Given entries -
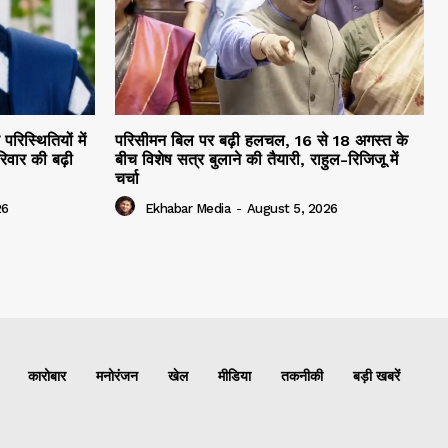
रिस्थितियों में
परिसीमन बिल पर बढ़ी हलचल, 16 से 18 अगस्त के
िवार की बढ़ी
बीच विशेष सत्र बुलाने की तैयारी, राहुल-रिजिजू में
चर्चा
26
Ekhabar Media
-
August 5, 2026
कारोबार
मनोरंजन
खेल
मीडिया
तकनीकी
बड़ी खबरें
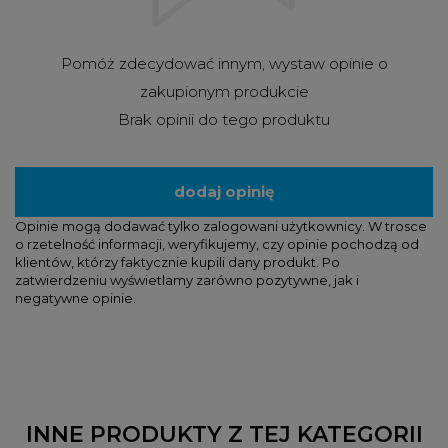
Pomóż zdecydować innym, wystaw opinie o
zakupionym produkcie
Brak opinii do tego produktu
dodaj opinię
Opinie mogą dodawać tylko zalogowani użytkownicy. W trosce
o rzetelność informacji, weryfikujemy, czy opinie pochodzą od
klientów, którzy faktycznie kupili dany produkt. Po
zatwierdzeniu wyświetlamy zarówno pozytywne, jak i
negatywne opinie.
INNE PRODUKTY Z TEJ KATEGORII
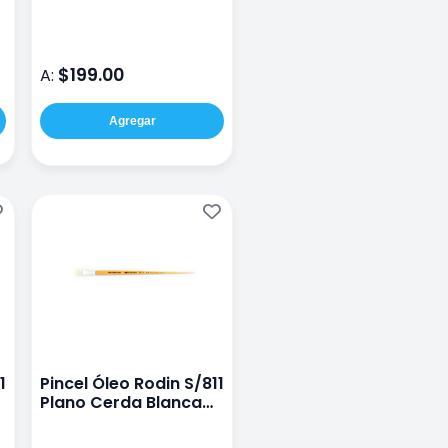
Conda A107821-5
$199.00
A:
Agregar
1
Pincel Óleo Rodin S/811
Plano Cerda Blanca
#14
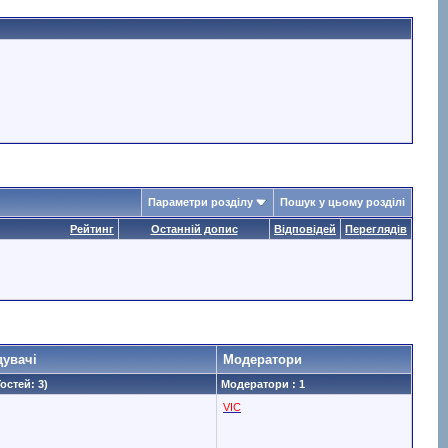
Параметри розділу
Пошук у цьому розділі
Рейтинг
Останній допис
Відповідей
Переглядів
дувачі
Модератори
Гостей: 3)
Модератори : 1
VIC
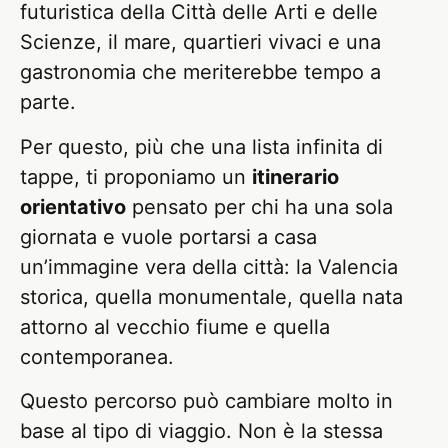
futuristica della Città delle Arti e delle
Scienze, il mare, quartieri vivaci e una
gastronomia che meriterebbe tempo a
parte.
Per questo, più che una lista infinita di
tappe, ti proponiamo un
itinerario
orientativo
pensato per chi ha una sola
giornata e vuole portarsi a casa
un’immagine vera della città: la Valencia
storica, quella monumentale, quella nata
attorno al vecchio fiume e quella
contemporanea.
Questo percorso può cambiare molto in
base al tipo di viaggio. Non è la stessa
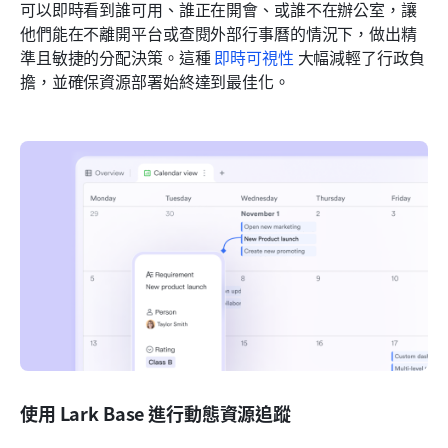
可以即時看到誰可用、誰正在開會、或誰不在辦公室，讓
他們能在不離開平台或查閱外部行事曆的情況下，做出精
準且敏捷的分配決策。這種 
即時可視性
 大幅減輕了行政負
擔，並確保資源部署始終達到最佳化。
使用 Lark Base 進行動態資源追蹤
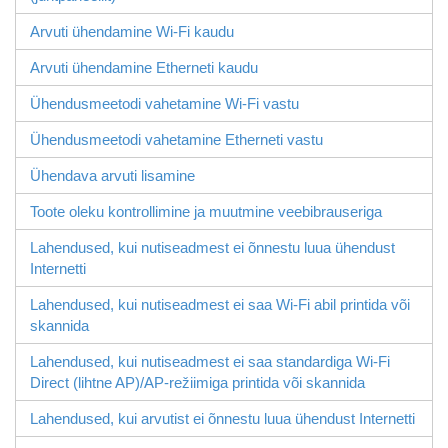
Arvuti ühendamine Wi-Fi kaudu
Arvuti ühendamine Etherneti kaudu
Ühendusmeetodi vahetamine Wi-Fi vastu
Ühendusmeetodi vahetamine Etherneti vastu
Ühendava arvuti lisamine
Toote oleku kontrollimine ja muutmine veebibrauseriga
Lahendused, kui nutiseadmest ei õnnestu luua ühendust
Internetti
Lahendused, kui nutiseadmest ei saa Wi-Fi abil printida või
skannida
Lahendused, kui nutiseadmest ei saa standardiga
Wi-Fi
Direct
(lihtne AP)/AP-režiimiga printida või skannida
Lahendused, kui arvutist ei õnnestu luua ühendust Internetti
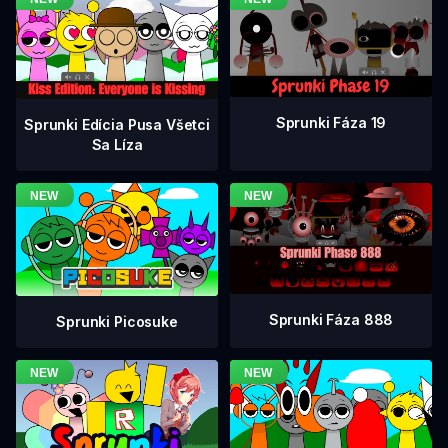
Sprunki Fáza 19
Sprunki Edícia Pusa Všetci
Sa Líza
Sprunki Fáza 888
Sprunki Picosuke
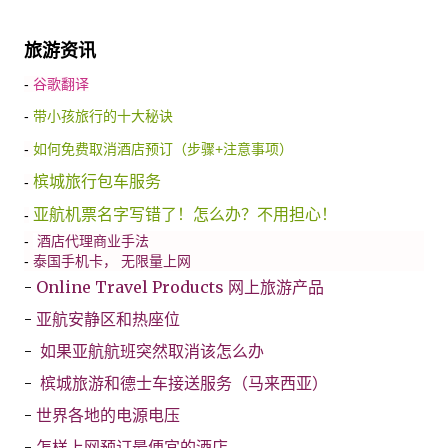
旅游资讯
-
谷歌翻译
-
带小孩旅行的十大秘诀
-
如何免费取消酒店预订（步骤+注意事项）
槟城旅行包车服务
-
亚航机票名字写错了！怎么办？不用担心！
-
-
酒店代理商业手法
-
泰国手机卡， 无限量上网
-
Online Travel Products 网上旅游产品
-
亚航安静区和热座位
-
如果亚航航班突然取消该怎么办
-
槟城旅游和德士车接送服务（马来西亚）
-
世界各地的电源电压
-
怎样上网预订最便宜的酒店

Your objective - Transcribe, from the material above, the stretch starting at the line with "準且敏捷的分配決策。這種" and ending at the line with "槟城旅游和德士车接送服务（马来西亚）", both included, exactly. Do not carry over pictures.

Solution for this problem -
準且敏捷的分配決策。這種 
即時可視性
 大幅減輕了行政負
擔，並確保資源部署始終達到最佳化。
使用 Lark Base 進行動態資源追蹤
Arvuti ühendamine Wi-Fi kaudu
Arvuti ühendamine Etherneti kaudu
Ühendusmeetodi vahetamine Wi-Fi vastu
Ühendusmeetodi vahetamine Etherneti vastu
Ühendava arvuti lisamine
Toote oleku kontrollimine ja muutmine veebibrauseriga
Lahendused, kui nutiseadmest ei õnnestu luua ühendust
Internetti
Lahendused, kui nutiseadmest ei saa Wi-Fi abil printida või
skannida
Lahendused, kui nutiseadmest ei saa standardiga
Wi-Fi
Direct
(lihtne AP)/AP-režiimiga printida või skannida
Lahendused, kui arvutist ei õnnestu luua ühendust Internetti
Sprunki Fáza 19
Sprunki Edícia Pusa Všetci
Sa Líza
Sprunki Fáza 888
Sprunki Picosuke
旅游资讯
-
谷歌翻译
-
带小孩旅行的十大秘诀
-
如何免费取消酒店预订（步骤+注意事项）
槟城旅行包车服务
-
亚航机票名字写错了！怎么办？不用担心！
-
-
酒店代理商业手法
-
泰国手机卡， 无限量上网
-
Online Travel Products 网上旅游产品
-
亚航安静区和热座位
-
如果亚航航班突然取消该怎么办
-
槟城旅游和德士车接送服务（马来西亚）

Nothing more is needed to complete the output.